>>>>

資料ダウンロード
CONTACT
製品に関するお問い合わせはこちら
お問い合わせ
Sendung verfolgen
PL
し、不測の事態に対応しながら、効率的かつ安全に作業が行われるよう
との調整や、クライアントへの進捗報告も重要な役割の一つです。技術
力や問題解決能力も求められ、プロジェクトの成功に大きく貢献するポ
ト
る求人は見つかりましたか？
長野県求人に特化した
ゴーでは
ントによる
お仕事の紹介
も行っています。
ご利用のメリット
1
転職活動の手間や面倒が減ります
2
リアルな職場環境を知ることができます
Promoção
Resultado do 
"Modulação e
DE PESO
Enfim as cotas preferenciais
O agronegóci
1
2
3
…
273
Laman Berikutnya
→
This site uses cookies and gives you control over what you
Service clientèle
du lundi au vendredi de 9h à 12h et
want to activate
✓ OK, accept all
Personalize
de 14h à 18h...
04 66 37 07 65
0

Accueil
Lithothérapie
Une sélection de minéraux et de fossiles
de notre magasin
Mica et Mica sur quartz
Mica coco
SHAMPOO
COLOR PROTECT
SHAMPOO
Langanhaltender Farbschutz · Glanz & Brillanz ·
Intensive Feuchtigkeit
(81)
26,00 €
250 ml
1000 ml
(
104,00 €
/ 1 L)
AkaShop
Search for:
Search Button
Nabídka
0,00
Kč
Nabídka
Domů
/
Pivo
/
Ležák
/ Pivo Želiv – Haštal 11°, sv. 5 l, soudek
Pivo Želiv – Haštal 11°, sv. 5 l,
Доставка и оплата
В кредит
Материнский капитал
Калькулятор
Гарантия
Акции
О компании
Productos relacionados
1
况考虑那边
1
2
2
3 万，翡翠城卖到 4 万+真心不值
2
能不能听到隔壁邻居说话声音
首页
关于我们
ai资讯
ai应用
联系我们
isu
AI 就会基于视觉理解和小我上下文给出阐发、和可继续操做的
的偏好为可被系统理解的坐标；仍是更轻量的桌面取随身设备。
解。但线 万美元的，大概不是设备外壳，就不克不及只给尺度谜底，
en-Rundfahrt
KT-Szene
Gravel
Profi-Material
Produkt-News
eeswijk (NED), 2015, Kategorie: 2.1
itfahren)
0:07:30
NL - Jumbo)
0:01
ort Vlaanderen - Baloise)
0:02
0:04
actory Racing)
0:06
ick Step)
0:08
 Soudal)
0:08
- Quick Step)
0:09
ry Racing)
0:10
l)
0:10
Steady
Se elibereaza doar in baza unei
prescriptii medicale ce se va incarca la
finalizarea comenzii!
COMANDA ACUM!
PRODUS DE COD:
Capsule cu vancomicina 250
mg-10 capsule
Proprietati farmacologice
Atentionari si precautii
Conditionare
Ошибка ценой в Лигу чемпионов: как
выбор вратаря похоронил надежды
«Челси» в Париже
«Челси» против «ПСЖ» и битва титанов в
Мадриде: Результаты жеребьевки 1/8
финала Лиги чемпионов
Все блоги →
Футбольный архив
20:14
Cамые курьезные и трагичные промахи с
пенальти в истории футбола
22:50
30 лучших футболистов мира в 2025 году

<<<<

> **Your goal**
Only the lines with the string "Želiv" are wanted; pick them out of the records above and copy them.

> **Output for this exercise**
/ Pivo Želiv – Haštal 11°, sv. 5 l, soudek
Pivo Želiv – Haštal 11°, sv. 5 l,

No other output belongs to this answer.